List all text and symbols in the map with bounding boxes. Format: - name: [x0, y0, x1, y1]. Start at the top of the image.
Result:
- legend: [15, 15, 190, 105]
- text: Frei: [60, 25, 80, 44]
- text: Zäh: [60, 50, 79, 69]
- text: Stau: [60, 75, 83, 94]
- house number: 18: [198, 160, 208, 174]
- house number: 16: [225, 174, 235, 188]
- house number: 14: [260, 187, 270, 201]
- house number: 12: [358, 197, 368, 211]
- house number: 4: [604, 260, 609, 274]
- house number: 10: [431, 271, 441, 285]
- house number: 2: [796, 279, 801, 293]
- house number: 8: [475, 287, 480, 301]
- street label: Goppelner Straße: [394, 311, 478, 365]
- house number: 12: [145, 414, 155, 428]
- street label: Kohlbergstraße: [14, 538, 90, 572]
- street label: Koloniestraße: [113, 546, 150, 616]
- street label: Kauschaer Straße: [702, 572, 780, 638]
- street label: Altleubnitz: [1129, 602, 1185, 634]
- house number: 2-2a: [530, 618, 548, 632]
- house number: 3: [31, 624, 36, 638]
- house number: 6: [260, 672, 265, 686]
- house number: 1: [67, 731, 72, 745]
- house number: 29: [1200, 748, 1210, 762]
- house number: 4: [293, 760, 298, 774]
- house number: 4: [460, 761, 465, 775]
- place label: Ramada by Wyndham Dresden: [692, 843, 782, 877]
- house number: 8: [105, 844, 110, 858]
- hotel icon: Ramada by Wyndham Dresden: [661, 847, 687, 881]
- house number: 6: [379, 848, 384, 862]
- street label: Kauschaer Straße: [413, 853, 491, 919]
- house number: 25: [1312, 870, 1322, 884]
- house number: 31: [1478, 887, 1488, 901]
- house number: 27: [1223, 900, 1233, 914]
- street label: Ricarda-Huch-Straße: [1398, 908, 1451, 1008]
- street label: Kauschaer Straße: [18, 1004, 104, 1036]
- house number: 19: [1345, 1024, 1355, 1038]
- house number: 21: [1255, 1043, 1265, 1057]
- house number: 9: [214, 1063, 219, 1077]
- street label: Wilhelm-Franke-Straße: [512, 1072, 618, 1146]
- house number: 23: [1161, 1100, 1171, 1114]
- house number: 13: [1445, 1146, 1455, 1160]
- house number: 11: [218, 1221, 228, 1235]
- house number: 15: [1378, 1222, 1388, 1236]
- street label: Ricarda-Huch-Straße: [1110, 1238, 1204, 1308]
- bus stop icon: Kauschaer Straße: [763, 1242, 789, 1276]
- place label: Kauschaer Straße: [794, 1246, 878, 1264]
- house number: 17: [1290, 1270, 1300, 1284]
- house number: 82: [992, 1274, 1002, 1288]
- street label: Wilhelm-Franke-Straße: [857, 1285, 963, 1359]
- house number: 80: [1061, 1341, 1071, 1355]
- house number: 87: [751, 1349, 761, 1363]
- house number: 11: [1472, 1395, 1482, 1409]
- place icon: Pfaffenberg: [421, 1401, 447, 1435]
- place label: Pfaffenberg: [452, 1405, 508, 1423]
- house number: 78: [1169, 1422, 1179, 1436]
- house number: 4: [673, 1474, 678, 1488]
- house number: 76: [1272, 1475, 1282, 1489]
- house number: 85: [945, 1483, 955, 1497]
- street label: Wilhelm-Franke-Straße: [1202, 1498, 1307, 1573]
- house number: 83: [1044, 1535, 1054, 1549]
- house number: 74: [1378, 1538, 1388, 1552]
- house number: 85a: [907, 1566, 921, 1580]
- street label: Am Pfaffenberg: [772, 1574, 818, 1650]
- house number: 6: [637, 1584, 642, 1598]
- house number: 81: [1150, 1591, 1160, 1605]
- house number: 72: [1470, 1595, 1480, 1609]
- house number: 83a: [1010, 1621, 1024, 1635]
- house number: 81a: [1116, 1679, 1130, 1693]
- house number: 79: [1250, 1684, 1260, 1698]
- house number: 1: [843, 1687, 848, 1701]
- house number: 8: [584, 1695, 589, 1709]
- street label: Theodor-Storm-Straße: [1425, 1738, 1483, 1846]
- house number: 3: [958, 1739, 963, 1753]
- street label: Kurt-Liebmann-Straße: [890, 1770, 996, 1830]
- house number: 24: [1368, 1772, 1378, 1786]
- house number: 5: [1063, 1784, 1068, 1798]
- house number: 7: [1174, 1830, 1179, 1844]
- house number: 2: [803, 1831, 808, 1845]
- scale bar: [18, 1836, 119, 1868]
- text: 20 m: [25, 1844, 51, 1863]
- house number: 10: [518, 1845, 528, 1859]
---+---
* [Your task]: Report the count, and only the count, of lines in the records above that contain "Wyndham".

* [Response]: 2